Your goal → Rewrite every line of the records below as a numbered list, skipping any blank lines.

===== Extracted records =====

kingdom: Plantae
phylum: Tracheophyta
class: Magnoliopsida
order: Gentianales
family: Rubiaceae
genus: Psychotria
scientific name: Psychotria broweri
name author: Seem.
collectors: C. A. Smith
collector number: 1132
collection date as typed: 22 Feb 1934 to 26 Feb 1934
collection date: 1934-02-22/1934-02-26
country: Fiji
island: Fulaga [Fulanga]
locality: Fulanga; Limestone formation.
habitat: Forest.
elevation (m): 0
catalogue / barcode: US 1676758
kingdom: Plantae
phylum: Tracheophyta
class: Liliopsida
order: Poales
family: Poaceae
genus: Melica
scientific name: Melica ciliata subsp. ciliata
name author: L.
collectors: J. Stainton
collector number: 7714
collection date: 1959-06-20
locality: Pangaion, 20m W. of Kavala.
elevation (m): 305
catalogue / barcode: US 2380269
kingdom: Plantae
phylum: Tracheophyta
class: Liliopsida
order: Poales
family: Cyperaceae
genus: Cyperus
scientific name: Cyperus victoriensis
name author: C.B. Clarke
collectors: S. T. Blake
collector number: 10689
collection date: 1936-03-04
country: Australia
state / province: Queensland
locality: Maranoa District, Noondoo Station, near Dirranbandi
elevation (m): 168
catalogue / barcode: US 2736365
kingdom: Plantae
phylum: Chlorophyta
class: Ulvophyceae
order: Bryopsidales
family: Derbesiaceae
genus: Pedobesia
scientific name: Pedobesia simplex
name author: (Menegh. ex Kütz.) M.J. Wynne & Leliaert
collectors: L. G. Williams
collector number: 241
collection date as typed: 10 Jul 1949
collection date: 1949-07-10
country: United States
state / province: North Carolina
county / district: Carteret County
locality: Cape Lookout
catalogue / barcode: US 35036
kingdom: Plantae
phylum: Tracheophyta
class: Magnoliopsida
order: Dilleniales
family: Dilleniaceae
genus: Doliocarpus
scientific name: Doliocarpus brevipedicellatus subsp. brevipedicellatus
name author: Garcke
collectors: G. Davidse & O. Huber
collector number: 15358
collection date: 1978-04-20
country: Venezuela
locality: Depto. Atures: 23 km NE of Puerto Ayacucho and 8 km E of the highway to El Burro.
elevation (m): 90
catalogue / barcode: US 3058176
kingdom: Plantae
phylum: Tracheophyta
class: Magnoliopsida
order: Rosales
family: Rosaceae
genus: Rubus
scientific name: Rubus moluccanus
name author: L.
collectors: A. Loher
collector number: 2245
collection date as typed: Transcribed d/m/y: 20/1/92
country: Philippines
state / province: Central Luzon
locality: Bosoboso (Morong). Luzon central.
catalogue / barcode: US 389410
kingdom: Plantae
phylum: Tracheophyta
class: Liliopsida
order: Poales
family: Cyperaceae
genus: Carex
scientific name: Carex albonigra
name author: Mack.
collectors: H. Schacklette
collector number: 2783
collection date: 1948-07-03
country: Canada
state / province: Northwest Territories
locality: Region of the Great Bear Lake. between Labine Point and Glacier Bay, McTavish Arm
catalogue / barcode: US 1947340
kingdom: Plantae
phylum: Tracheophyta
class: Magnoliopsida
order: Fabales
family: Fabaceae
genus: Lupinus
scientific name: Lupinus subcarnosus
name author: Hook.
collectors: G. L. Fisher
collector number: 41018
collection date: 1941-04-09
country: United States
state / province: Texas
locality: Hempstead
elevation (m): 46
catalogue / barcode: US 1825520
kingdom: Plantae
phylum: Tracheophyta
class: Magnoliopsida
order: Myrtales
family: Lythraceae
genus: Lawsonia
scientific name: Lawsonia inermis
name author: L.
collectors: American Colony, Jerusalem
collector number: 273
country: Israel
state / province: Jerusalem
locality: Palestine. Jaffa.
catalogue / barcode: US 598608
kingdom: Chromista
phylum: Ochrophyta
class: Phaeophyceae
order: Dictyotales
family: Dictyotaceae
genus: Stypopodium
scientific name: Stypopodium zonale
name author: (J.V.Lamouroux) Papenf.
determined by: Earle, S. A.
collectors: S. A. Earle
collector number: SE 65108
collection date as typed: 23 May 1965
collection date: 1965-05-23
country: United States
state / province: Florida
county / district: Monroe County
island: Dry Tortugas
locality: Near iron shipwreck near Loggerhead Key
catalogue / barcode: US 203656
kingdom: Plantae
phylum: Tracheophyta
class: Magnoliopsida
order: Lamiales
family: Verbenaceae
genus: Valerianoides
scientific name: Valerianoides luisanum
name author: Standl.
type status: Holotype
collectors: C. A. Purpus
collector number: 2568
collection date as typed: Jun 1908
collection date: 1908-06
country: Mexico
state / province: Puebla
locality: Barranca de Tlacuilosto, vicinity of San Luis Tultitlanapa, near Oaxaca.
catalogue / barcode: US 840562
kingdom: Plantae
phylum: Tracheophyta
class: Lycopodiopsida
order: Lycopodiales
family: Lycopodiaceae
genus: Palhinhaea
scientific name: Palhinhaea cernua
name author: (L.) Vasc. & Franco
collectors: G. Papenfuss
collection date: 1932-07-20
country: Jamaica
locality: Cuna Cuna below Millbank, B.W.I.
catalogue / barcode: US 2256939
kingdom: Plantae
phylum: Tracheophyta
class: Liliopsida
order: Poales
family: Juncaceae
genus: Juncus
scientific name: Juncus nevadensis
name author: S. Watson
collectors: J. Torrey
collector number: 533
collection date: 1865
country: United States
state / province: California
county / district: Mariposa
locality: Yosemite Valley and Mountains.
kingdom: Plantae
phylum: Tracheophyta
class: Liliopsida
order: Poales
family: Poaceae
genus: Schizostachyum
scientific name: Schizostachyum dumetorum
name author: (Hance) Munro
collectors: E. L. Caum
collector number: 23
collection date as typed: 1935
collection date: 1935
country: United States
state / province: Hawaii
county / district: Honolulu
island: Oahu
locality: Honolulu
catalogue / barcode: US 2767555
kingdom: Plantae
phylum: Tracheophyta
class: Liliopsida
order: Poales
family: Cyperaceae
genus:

=====

Written answer →
1. kingdom: Plantae
2. phylum: Tracheophyta
3. class: Magnoliopsida
4. order: Gentianales
5. family: Rubiaceae
6. genus: Psychotria
7. scientific name: Psychotria broweri
8. name author: Seem.
9. collectors: C. A. Smith
10. collector number: 1132
11. collection date as typed: 22 Feb 1934 to 26 Feb 1934
12. collection date: 1934-02-22/1934-02-26
13. country: Fiji
14. island: Fulaga [Fulanga]
15. locality: Fulanga; Limestone formation.
16. habitat: Forest.
17. elevation (m): 0
18. catalogue / barcode: US 1676758
19. kingdom: Plantae
20. phylum: Tracheophyta
21. class: Liliopsida
22. order: Poales
23. family: Poaceae
24. genus: Melica
25. scientific name: Melica ciliata subsp. ciliata
26. name author: L.
27. collectors: J. Stainton
28. collector number: 7714
29. collection date: 1959-06-20
30. locality: Pangaion, 20m W. of Kavala.
31. elevation (m): 305
32. catalogue / barcode: US 2380269
33. kingdom: Plantae
34. phylum: Tracheophyta
35. class: Liliopsida
36. order: Poales
37. family: Cyperaceae
38. genus: Cyperus
39. scientific name: Cyperus victoriensis
40. name author: C.B. Clarke
41. collectors: S. T. Blake
42. collector number: 10689
43. collection date: 1936-03-04
44. country: Australia
45. state / province: Queensland
46. locality: Maranoa District, Noondoo Station, near Dirranbandi
47. elevation (m): 168
48. catalogue / barcode: US 2736365
49. kingdom: Plantae
50. phylum: Chlorophyta
51. class: Ulvophyceae
52. order: Bryopsidales
53. family: Derbesiaceae
54. genus: Pedobesia
55. scientific name: Pedobesia simplex
56. name author: (Menegh. ex Kütz.) M.J. Wynne & Leliaert
57. collectors: L. G. Williams
58. collector number: 241
59. collection date as typed: 10 Jul 1949
60. collection date: 1949-07-10
61. country: United States
62. state / province: North Carolina
63. county / district: Carteret County
64. locality: Cape Lookout
65. catalogue / barcode: US 35036
66. kingdom: Plantae
67. phylum: Tracheophyta
68. class: Magnoliopsida
69. order: Dilleniales
70. family: Dilleniaceae
71. genus: Doliocarpus
72. scientific name: Doliocarpus brevipedicellatus subsp. brevipedicellatus
73. name author: Garcke
74. collectors: G. Davidse & O. Huber
75. collector number: 15358
76. collection date: 1978-04-20
77. country: Venezuela
78. locality: Depto. Atures: 23 km NE of Puerto Ayacucho and 8 km E of the highway to El Burro.
79. elevation (m): 90
80. catalogue / barcode: US 3058176
81. kingdom: Plantae
82. phylum: Tracheophyta
83. class: Magnoliopsida
84. order: Rosales
85. family: Rosaceae
86. genus: Rubus
87. scientific name: Rubus moluccanus
88. name author: L.
89. collectors: A. Loher
90. collector number: 2245
91. collection date as typed: Transcribed d/m/y: 20/1/92
92. country: Philippines
93. state / province: Central Luzon
94. locality: Bosoboso (Morong). Luzon central.
95. catalogue / barcode: US 389410
96. kingdom: Plantae
97. phylum: Tracheophyta
98. class: Liliopsida
99. order: Poales
100. family: Cyperaceae
101. genus: Carex
102. scientific name: Carex albonigra
103. name author: Mack.
104. collectors: H. Schacklette
105. collector number: 2783
106. collection date: 1948-07-03
107. country: Canada
108. state / province: Northwest Territories
109. locality: Region of the Great Bear Lake. between Labine Point and Glacier Bay, McTavish Arm
110. catalogue / barcode: US 1947340
111. kingdom: Plantae
112. phylum: Tracheophyta
113. class: Magnoliopsida
114. order: Fabales
115. family: Fabaceae
116. genus: Lupinus
117. scientific name: Lupinus subcarnosus
118. name author: Hook.
119. collectors: G. L. Fisher
120. collector number: 41018
121. collection date: 1941-04-09
122. country: United States
123. state / province: Texas
124. locality: Hempstead
125. elevation (m): 46
126. catalogue / barcode: US 1825520
127. kingdom: Plantae
128. phylum: Tracheophyta
129. class: Magnoliopsida
130. order: Myrtales
131. family: Lythraceae
132. genus: Lawsonia
133. scientific name: Lawsonia inermis
134. name author: L.
135. collectors: American Colony, Jerusalem
136. collector number: 273
137. country: Israel
138. state / province: Jerusalem
139. locality: Palestine. Jaffa.
140. catalogue / barcode: US 598608
141. kingdom: Chromista
142. phylum: Ochrophyta
143. class: Phaeophyceae
144. order: Dictyotales
145. family: Dictyotaceae
146. genus: Stypopodium
147. scientific name: Stypopodium zonale
148. name author: (J.V.Lamouroux) Papenf.
149. determined by: Earle, S. A.
150. collectors: S. A. Earle
151. collector number: SE 65108
152. collection date as typed: 23 May 1965
153. collection date: 1965-05-23
154. country: United States
155. state / province: Florida
156. county / district: Monroe County
157. island: Dry Tortugas
158. locality: Near iron shipwreck near Loggerhead Key
159. catalogue / barcode: US 203656
160. kingdom: Plantae
161. phylum: Tracheophyta
162. class: Magnoliopsida
163. order: Lamiales
164. family: Verbenaceae
165. genus: Valerianoides
166. scientific name: Valerianoides luisanum
167. name author: Standl.
168. type status: Holotype
169. collectors: C. A. Purpus
170. collector number: 2568
171. collection date as typed: Jun 1908
172. collection date: 1908-06
173. country: Mexico
174. state / province: Puebla
175. locality: Barranca de Tlacuilosto, vicinity of San Luis Tultitlanapa, near Oaxaca.
176. catalogue / barcode: US 840562
177. kingdom: Plantae
178. phylum: Tracheophyta
179. class: Lycopodiopsida
180. order: Lycopodiales
181. family: Lycopodiaceae
182. genus: Palhinhaea
183. scientific name: Palhinhaea cernua
184. name author: (L.) Vasc. & Franco
185. collectors: G. Papenfuss
186. collection date: 1932-07-20
187. country: Jamaica
188. locality: Cuna Cuna below Millbank, B.W.I.
189. catalogue / barcode: US 2256939
190. kingdom: Plantae
191. phylum: Tracheophyta
192. class: Liliopsida
193. order: Poales
194. family: Juncaceae
195. genus: Juncus
196. scientific name: Juncus nevadensis
197. name author: S. Watson
198. collectors: J. Torrey
199. collector number: 533
200. collection date: 1865
201. country: United States
202. state / province: California
203. county / district: Mariposa
204. locality: Yosemite Valley and Mountains.
205. kingdom: Plantae
206. phylum: Tracheophyta
207. class: Liliopsida
208. order: Poales
209. family: Poaceae
210. genus: Schizostachyum
211. scientific name: Schizostachyum dumetorum
212. name author: (Hance) Munro
213. collectors: E. L. Caum
214. collector number: 23
215. collection date as typed: 1935
216. collection date: 1935
217. country: United States
218. state / province: Hawaii
219. county / district: Honolulu
220. island: Oahu
221. locality: Honolulu
222. catalogue / barcode: US 2767555
223. kingdom: Plantae
224. phylum: Tracheophyta
225. class: Liliopsida
226. order: Poales
227. family: Cyperaceae
228. genus:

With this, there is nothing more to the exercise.